In a recent post I invited agonizing Anglicans to consider again the claims of the Catholic Church, and to climb aboard the great cruise ship Queen Mary (Captain Peter at the helm) rather than their own lifeboat solution.
David Gustafson is the old friend (and very smart guy) with whom I wrote Mary–A Catholic Evangelical DebateDavid happens to be a member of the vestry at the Falls Church–one of the Episcopal Churches in suburban Washington DC who have recently voted to pull out of their Episcopal Diocese.
The clergy at Falls Church were offered a similar invitation by a fellow Catholic, and one of their number, Revd Nicholas Lubelfeld, gave a gracious reply. Mr. Lubelfeld referred his potential host to an answer given some time ago by the more well known Anglican pictured here.
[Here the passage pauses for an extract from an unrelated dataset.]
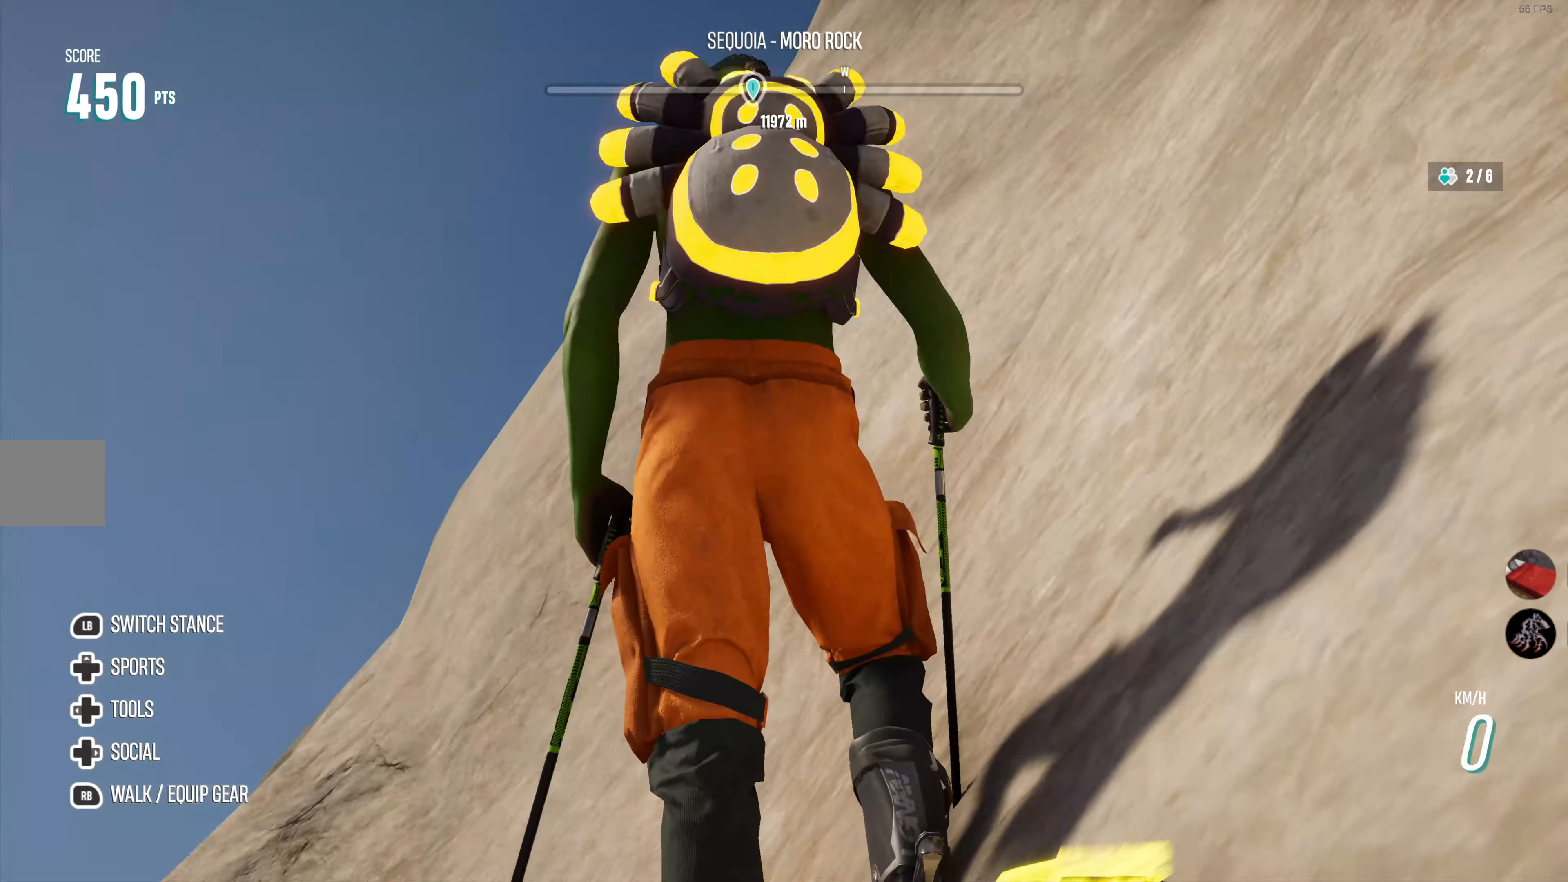
{"buttons": ["L2"], "left_stick": "center", "right_stick": "center", "events": [[50, "right_stick", "right"], [333, "right_stick", "center"]]}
The correspondence follows:
From: [A Roman Catholic]
Sent: Sunday, December 17, 2006 8:54 PM
To: John Yates; Rick Wright; Nicholas Lubelfeld; David Glade
Subject: Greetings from —
Good Evening Gentlemen,
We have not had the pleasure of meeting, so please allow me to introduce myself. My name is — and I’m an army Major from –. I sat down this evening after a very arduous week working here in –, and I could not help noticing the news articles regarding your churches making a difficult and very significant decision.
I have just returned from Sunday evening mass myself and felt compelled to write you this short note. One of my heros (yes at 35, I still have them) is a certain Fr. John Corapi. You may not have heard of him; however, I would strongly recommend you check out his story. (cf www.fathercorapi.com/) His story is an absolutely amazing tale of Gods incredible grace. A constant theme of his talks is how evil introduces itself under the guise of “the good”. I for one commend you for not falling for this all too common deception. I see the extreme of this deception every day at our camps and the incredible hatred of anything “infidel.”
With this said, may I suggest one thing (outside of constant prayer). Your courageous stance has made a wonderful statement against this attack on Christians everywhere. Jesus prayed “that all may be one” and I humbly suggest that we take this opportunity to make a step in this direction. It is a most radical suggestion, but i will make it anyway … take this opportunity to lead yourselves and your congregation home to the Catholic Church. Despite individual weakness and somtimes poor leadership, the rock of Peter still exists today and still stands against these continious attacks.
As you consider this (hopefully more then a few seconds 😉 ) you may want to check out those of similar experience. Scott Hahn is a outstanding example and has written several books. You may find his book “Rome Sweet Home” of use.
As you continue this struggle, be assured of my prayers and solidarity (gotta love those John Paul II phrases … I call them JP II-isms) now and in the future. God bless you in your work and should you wish to discuss further, I would be happy to avail myself.
From: Nicholas Lubelfeld
Subject: RE: Greetings from —
Date: Mon, 18 Dec 2006 00:50:46 -0500
Many thanks for your kind email of encouragement and invitation. The assurance of your prayers and solidarity is encouraging, and your suggestion that we lead ourselves and our flock home to the Catholic Church is, given your heartfelt conviction, generous.
I welcome the encouragement but am unable at present to accept your invitation. In view of my opinion that I am already at home as a catholic I can however pray for that unity in faith, order, and mission of this little reformed catholic Church with your great Roman Catholic Church for which our Lord prayed and which he alone can accomplish.
Please remember us in your prayers for the same.
May 9, 1945
Dear Mr. Stebbins,
My position about the Churches can best be made plain by an imaginary example. Suppose I want to find out the correct interpretation of Plato’s teaching. What I am most confident in accepting is that interpretation which is common to all the Platonists down all the centuries: What Aristotle and the Renaissance scholars and Paul Elmer More agree on I take to be true Platonism. Any purely modern views which claim to have discovered for the first time what Plato meant, and say that everyone from Aristotle down has misunderstood him, I reject out of hand. But there is something else I would also reject. If there were an ancient Platonic Society still existing at Athens and claiming to be the exclusive trustees of Plato’s meaning, I should approach them with great respect. But if I found that their teaching was in many ways curiously unlike his actual text and unlike what ancient interpreters said, and in some cases could not be traced back to within 1,000 years of his time, I should reject their exclusive claims — while ready, of course, to take any particular thing they taught on its merits.